Limited scuffles broke out between the protesters and riot police, who used a small amount of pepper spray to repel youths throwing bottles of water at them.
If it hadn’t happened right in front of the parliament, no one would notice. Before the financial crisis first began to bite three years ago, Greece had the lowest suicide rate in Europe at 2.8 per 100,000 inhabitants. But the collapse of the economy has swept like a wave from Thessaloniki to Crete, and middle-class Greeks keep killing themselves at a double rate since last year. No news there. But a suicide right outside the parliament has never happened before. For Greeks, this is a symbolic suicide and it brings Greek politicians into a very awkward position. Right before the elections, the same people who have squeezed this country dry by their corruption, the same people who have turned the Greek middle-class into a new underclass, the same people who drove the 77-year old to commit suicide, act as if none of this has happened and ask the Greek people to trust them again, because this time they are really going to save them and they will secure yet another bailout. But it has become crystal clear that the bailout has nothing to do with helping the citizens of Greece; it’s all about protecting external debt holders and the markets.
Greeks Can’t Take Any More “Saving”
For the past two years, “saving” meant increasing number of the homeless and the hungry and the drug addicts. It meant that psychiatric patients were forced out from institutions that can no longer afford them. It meant that thousands of shop owners were forced to close their businesses and that the once proud pensioners like the 77-year old wait for the fruit and vegetable markets to close so they can dig in the leftovers and find food. And the worst has yet to come. After the elections, whichever parties come to power, Greece’s commitment to cutting 150,000 public-sector jobs by 2015 and further butcher wages and pensions means that Greeks are bound to suffer even more.

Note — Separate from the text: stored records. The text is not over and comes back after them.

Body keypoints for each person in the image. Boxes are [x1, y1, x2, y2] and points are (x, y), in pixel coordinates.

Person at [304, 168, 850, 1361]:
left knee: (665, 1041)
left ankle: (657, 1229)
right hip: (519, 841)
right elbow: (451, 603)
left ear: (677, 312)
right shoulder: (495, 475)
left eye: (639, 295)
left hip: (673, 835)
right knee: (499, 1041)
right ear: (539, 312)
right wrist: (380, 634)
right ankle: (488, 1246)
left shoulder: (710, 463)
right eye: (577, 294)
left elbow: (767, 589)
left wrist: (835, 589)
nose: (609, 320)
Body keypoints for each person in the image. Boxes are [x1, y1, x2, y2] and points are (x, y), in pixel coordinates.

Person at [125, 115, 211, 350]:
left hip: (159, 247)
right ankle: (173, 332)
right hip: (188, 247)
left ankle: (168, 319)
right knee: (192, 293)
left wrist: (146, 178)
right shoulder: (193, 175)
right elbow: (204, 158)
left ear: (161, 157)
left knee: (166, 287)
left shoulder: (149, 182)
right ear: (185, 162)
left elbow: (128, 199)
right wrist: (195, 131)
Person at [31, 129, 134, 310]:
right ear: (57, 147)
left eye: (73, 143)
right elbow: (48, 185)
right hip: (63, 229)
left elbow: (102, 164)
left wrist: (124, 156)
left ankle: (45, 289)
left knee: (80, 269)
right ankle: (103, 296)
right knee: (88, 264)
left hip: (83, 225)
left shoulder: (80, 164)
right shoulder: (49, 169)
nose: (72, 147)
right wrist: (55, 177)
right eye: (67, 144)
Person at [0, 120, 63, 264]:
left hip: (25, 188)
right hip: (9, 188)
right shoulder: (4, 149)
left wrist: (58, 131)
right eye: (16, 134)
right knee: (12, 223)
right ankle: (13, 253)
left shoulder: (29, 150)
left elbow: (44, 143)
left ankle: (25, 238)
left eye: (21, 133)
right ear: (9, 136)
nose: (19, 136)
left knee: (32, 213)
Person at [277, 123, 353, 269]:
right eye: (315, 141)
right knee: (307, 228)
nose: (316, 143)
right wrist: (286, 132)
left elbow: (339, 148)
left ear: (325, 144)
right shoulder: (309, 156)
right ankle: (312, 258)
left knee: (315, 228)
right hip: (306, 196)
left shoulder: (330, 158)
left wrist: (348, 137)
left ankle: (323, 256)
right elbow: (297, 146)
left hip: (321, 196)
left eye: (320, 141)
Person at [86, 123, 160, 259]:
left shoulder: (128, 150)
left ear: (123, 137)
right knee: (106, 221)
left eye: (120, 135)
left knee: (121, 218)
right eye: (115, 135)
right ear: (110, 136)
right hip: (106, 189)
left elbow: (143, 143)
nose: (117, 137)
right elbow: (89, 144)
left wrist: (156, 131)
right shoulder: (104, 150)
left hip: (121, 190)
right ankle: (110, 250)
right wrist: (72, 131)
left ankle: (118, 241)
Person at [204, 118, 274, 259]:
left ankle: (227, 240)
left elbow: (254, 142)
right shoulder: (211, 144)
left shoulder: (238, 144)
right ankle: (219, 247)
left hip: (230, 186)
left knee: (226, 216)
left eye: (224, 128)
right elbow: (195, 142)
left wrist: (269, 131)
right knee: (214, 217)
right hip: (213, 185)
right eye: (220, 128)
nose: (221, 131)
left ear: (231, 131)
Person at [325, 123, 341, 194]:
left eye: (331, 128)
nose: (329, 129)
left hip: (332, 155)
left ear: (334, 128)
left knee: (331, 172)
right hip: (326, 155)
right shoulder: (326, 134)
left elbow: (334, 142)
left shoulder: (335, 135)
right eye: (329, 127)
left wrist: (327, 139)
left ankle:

Greeks Have Lost Their Identity
Psychiatrists warn that Greeks who lose their jobs or are underpaid, are more likely to suffer from mental problems, or even die younger and their children are likely to do worse in school. “The life and personality of the contemporary Greek man are grounded on employment and financial status. It is not just about money. Making a living contributes to both identity and self-image formation and those who are unemployed or underpaidd face not only obvious practical issues, but an equally important ‘symbolic’ collapse,” says G. Bouras and L. Lykouras from the University of Athens, in a research study they conducted on the Greek crisis and its impact on mental health, published in Encephalos Journal.